MAROS – Polres Maros menggelar konferensi pers terkait pengungkapan kasus pembunuhan yang dilakukan oleh seorang pria, Ruslan (35 tahun) terhadap kekasihnya, H (41 tahun). Terancam 15 tahun penjara.
Dalam konferensi pers ini, dipimpin langsung oleh Kapolres Maros, AKBP Douglas Mahendrajaya didampingi oleh Kasat Reskrim, Iptu Ridwan dan Kapolsek Bantimurung, AKP Siswandy.
Kegiatan ini juga berlangsung di Aula Mapolres Maros, Jalan Jendral Ahmad Yani, Kelurahan Turikale, Kecamatan Turikale, Kabupaten Maros, Sulawesi Selatan, Kamis (13/11/2025).
Kapolres Maros, AKBP Douglas Mahendrajaya mengatakan, peristiwa ini terjadi di Kawasan Wisata Penangkaran Kupu-kupu, Kecamatan Bantimurung, Maros, pada Kamis (30/10/2025) lalu, sekitar pukul 06.00 wita.
Korban, H ditemukan oleh warga dalam keadaan bersimbah darah dan tidak bernyawa sehingga melaporkan kejadian itu ke Polsek Bantimmurung.
“Korban yang berkerja sebagai pegawai PPPK paruh waktu itu, ditemukan sudah dalam keadaan meninggal dunia dengan luka terbuka dibagian leher dan kepala,”kata AKBP Douglas Mahendrajaya.
Setelah Kepolisian menyelidiki kejadian yang mengakibatkan kematian terhadap korban, H, Polisi telah berhasil mengungkap bahwa pelakunya ternyata kekasih korban itu sendiri, Ruslan.

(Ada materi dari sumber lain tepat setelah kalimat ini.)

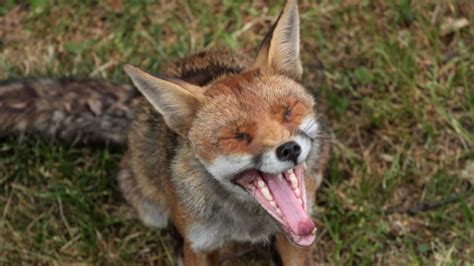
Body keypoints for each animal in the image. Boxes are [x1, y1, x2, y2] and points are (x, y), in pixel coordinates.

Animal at [0, 1, 330, 264]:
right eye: (236, 137)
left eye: (288, 111)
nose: (289, 149)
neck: (250, 225)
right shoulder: (199, 245)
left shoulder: (295, 239)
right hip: (151, 210)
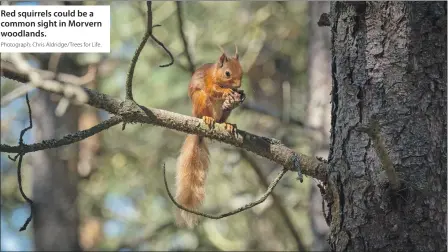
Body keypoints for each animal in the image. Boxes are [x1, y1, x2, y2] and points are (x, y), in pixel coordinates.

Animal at [175, 45, 245, 228]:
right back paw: (208, 119)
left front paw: (241, 94)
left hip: (225, 112)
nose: (238, 85)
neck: (215, 74)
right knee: (206, 111)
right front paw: (227, 91)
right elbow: (214, 90)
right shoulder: (208, 83)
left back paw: (229, 125)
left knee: (222, 119)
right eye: (227, 73)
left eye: (242, 72)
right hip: (201, 101)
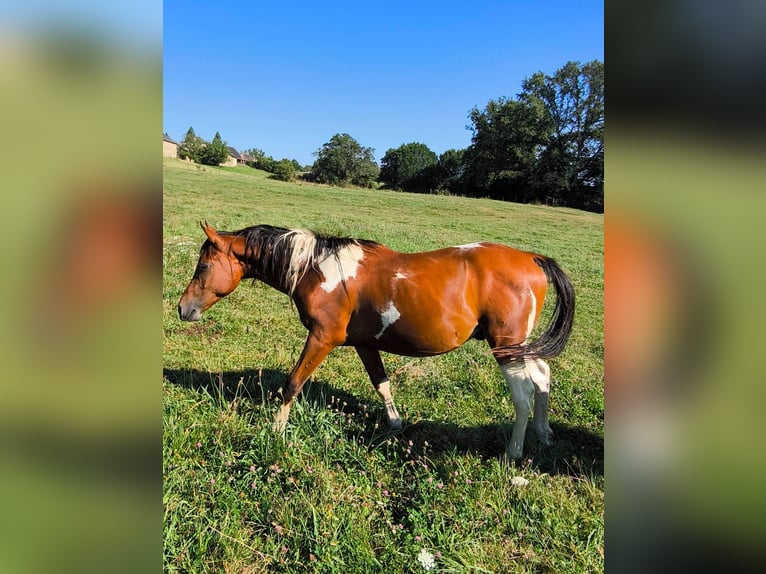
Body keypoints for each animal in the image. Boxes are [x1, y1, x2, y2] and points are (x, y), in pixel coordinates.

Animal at [178, 223, 576, 462]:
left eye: (202, 267)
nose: (183, 308)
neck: (317, 269)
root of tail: (533, 259)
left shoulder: (321, 338)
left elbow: (293, 383)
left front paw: (275, 429)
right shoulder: (364, 344)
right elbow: (381, 383)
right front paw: (396, 424)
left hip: (506, 346)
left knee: (523, 395)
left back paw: (513, 452)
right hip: (522, 345)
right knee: (543, 376)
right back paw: (544, 434)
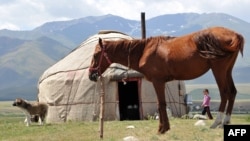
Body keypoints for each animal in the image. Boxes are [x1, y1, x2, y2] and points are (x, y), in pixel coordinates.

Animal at [88, 26, 244, 134]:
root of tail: (234, 35)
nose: (91, 75)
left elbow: (161, 104)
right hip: (227, 70)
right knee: (232, 92)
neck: (144, 52)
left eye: (95, 55)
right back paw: (225, 122)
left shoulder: (158, 81)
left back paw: (217, 123)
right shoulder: (160, 82)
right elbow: (160, 104)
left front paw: (162, 129)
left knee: (224, 93)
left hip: (219, 70)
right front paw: (165, 128)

“Pelaku diamankan dirumahnya tanpa perlawanan. Pelaku juga dalam kondisi terluka dibagian kepala, leher dan lengan kiri,”ucap AKBP Douglas Mahendrajaya.

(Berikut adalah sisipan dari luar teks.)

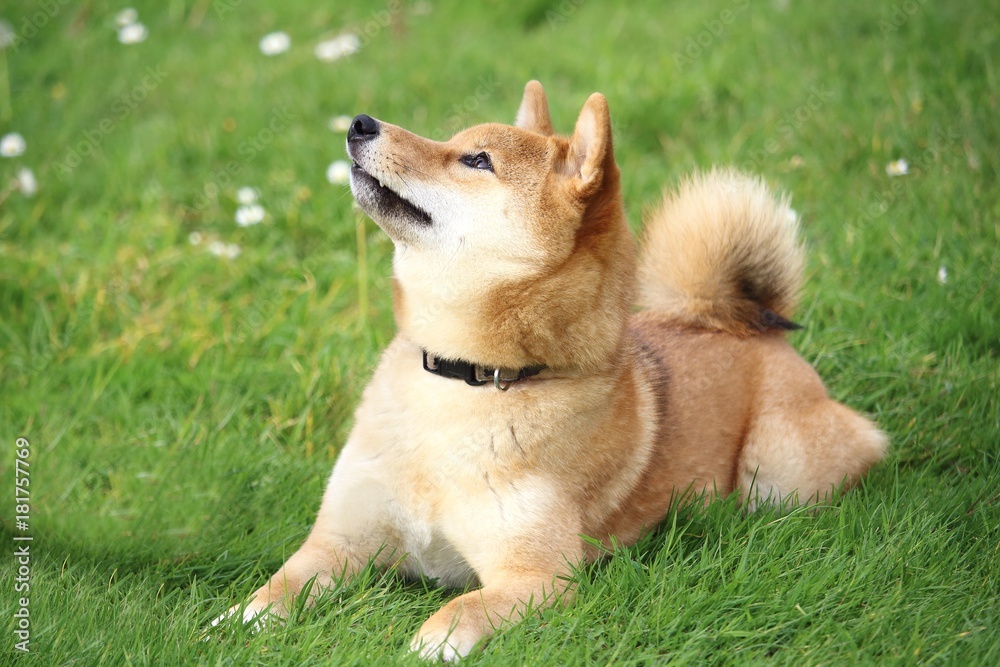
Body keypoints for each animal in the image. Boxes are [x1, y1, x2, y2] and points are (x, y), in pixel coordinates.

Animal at [217, 81, 884, 660]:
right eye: (454, 141)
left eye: (476, 160)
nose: (360, 122)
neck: (465, 379)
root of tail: (741, 322)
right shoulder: (339, 540)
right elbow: (275, 588)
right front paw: (231, 623)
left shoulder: (539, 575)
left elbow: (459, 610)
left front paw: (430, 642)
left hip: (776, 472)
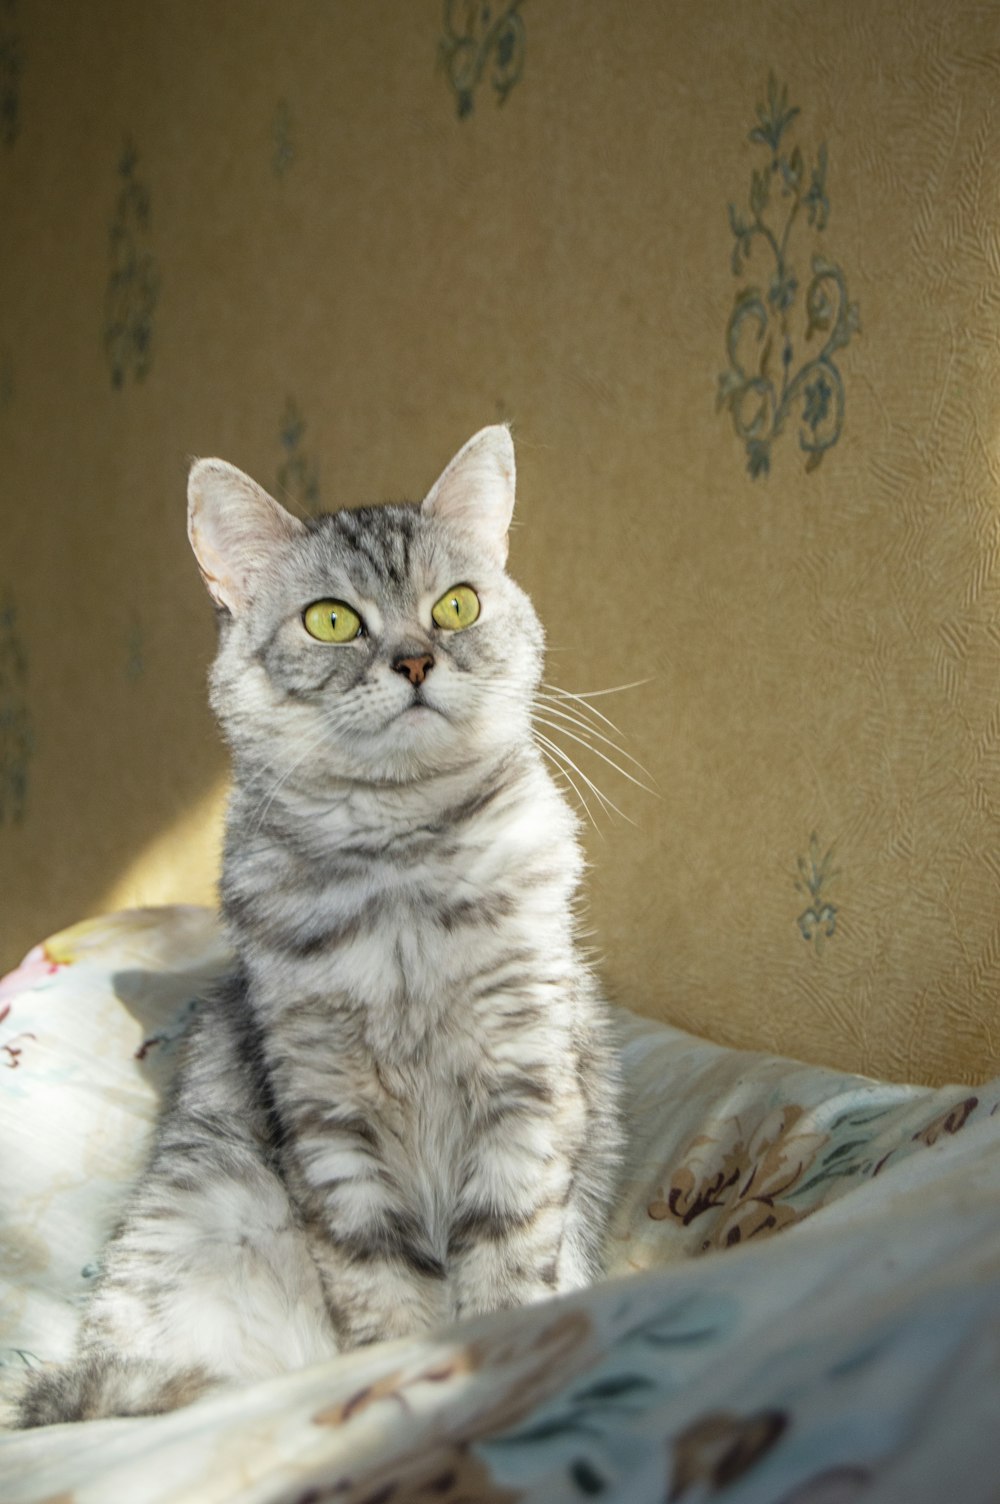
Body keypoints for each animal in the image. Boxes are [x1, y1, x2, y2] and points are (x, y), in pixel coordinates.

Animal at [19, 424, 619, 1419]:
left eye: (457, 605)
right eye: (333, 620)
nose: (415, 661)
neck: (400, 864)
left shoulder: (525, 1077)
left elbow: (506, 1254)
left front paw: (495, 1361)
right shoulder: (327, 1115)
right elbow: (380, 1289)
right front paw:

Luka yang dialami oleh pelaku diduga akibat perkelahian dirinya bersama korban, sebelum korban meninggal dunia.
“Berdasarkan hasil dari pemeriksaan, pelaku dan korban telah menjalin hubungan asmara kurang lebih selama setahun. Namun mulai terjadi keretakan karena sering terlibat saling cekcok,”jelas AKBP Douglas Mahendrajaya.

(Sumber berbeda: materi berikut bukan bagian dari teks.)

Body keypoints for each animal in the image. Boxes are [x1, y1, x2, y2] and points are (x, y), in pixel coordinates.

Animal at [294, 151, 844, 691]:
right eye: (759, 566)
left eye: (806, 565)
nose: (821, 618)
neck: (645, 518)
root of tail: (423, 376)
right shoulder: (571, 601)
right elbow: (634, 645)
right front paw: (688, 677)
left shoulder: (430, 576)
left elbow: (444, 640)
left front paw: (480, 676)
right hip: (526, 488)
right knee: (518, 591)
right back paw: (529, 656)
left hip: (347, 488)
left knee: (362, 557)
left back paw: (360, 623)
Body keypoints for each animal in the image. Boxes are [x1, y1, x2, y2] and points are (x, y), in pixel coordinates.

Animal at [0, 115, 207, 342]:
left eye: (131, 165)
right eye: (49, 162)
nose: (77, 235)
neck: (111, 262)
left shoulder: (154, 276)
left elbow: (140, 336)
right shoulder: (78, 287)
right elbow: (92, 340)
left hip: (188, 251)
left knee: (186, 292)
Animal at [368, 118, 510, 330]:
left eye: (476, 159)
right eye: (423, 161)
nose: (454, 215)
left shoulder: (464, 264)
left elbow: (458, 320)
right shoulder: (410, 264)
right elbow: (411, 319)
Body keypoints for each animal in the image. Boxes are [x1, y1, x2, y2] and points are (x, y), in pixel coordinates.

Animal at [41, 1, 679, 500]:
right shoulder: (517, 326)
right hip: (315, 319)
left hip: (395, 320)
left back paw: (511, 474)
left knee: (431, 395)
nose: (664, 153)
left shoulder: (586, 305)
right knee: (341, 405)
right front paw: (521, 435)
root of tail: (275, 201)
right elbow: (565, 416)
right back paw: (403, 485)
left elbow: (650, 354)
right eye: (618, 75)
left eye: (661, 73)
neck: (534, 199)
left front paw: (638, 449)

Diketahui, korban sempat meminta kepada pelaku untuk mengakhiri hubungannya, namun keiginannya itu tidak diterima oleh pelaku.
“Pada malam kejadian, keduanya melakukan pertemuan di TKP untuk membicarakan hubungan mereka. Namun pertemuan itu berubah menjadi pertengkaran hebat, karena beberapa persoalan, seperti korban meminta putus dan pelaku tidak menerima,”tutup AKBP Douglas Mahendrajaya.
Pelaku, Ruslan dijerat Pasal 338 Kitab Undang-Undang Hukum Pidana (KUHP) tentang tindak pidana pembunuhan dengan ancaman pidana 15 tahun penjara.
Selain itu, penyidik juga menambahkan Pasal 351 ayat (3) KUHP tentang penganiayaan yang mengakibatkan kematian dengan ancaman 7 tahun penjara.